__Questions__:
1 - List every company named in the Space Ace excerpt.
2 - Copy word for word the stretch of the Space Ace excerpt from "During the creation" through "tracks for music.".

__Page excerpt__:

#####

During the creation of the animation, actual models are built of Dexter’s spaceship StarPac and Ace’s Space Cycle, which are then filmed using a periscope camera and then traced into the hand-drawn cells to be recoloured. This process, known as rotoscoping, is done to aid animators with aspects of perspective and depth. Some of the voices are again done by staff members, including the processed voice of Don Bluth as the nasty Borf. There are, however, some other great strides in the area of audio: Space Ace has 35 separate tracks for sound effects, compared to only 14 in Dragon’s Lair. Chris Stone returns to compose a complete musical score for the game, featuring three separate tracks for music.
When it comes to gameplay, things are much more frenetic, with more moves placed closer together during a scene. However, there are also more flashing light cues to alert the player to the required moves. With Dyer’s company now known as RDI Video Systems, they refine the technology, allowing Space Ace to access information on the laserdisc 50% faster than its predecessor. But as in Dragon’s Lair, the action still offers only limited interaction for the player, as well as numerous scenes repeated in reverse mode. Hoping to defer the hefty cost of the Dragon’s Lair units, arcade owners had been assured that any sequels to the game would be available as upgrade kits, allowing them to avoid the cost of purchasing a whole new game. This turns out not to be the case, however, and Space Ace must be purchased as a new unit. By the time the game is released late in 1983 by a newly renamed Magicom following the final bankruptcy of Cinematronics, the laser game fad is already losing steam. Space Ace blasts off quickly with 1500 units sold in its first week of release, but the cabinet ultimately sells only $13 million worth across its short lifetime.

#####

(Pose estimation data)
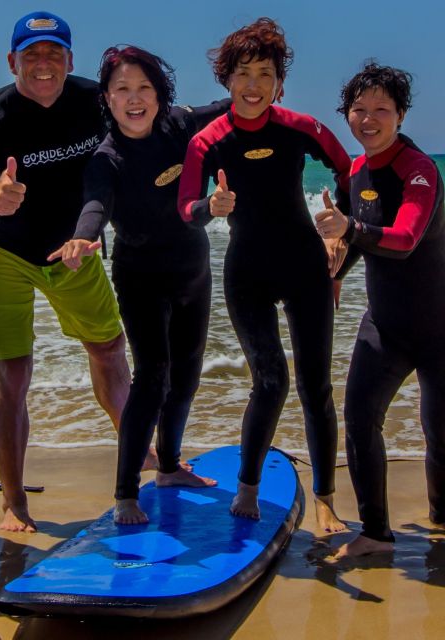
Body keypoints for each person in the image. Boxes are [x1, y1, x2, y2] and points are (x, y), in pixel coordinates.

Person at [0, 11, 131, 533]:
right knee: (13, 374)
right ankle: (14, 500)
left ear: (70, 60)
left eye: (53, 54)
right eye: (30, 55)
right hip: (2, 254)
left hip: (73, 249)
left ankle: (139, 450)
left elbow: (147, 131)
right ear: (12, 62)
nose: (42, 64)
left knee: (108, 348)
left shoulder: (94, 101)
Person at [177, 18, 350, 529]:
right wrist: (213, 204)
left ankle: (325, 499)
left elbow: (351, 172)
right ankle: (249, 485)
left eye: (265, 74)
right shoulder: (208, 141)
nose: (253, 85)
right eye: (244, 73)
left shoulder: (302, 127)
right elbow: (185, 207)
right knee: (270, 381)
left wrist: (342, 228)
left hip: (304, 266)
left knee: (316, 386)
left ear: (279, 82)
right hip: (247, 270)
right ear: (226, 79)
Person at [48, 46, 229, 524]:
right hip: (141, 277)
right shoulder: (106, 159)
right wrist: (83, 238)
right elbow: (95, 205)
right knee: (152, 376)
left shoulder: (180, 124)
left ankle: (169, 468)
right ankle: (126, 491)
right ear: (106, 98)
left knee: (187, 374)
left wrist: (260, 90)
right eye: (122, 89)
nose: (134, 99)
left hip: (194, 269)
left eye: (143, 88)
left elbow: (236, 104)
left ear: (159, 93)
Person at [315, 63, 445, 557]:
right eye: (359, 109)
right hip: (386, 324)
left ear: (401, 114)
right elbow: (357, 239)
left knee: (440, 434)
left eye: (381, 110)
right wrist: (335, 271)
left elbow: (406, 237)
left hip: (439, 329)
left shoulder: (419, 170)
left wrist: (349, 231)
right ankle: (375, 533)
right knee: (360, 417)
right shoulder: (354, 170)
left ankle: (441, 523)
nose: (368, 119)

#####

__Expected responses__:
1 - RDI Video Systems, Magicom, Cinematronics

2 -
During the creation of the animation, actual models are built of Dexter’s spaceship StarPac and Ace’s Space Cycle, which are then filmed using a periscope camera and then traced into the hand-drawn cells to be recoloured. This process, known as rotoscoping, is done to aid animators with aspects of perspective and depth. Some of the voices are again done by staff members, including the processed voice of Don Bluth as the nasty Borf. There are, however, some other great strides in the area of audio: Space Ace has 35 separate tracks for sound effects, compared to only 14 in Dragon’s Lair. Chris Stone returns to compose a complete musical score for the game, featuring three separate tracks for music.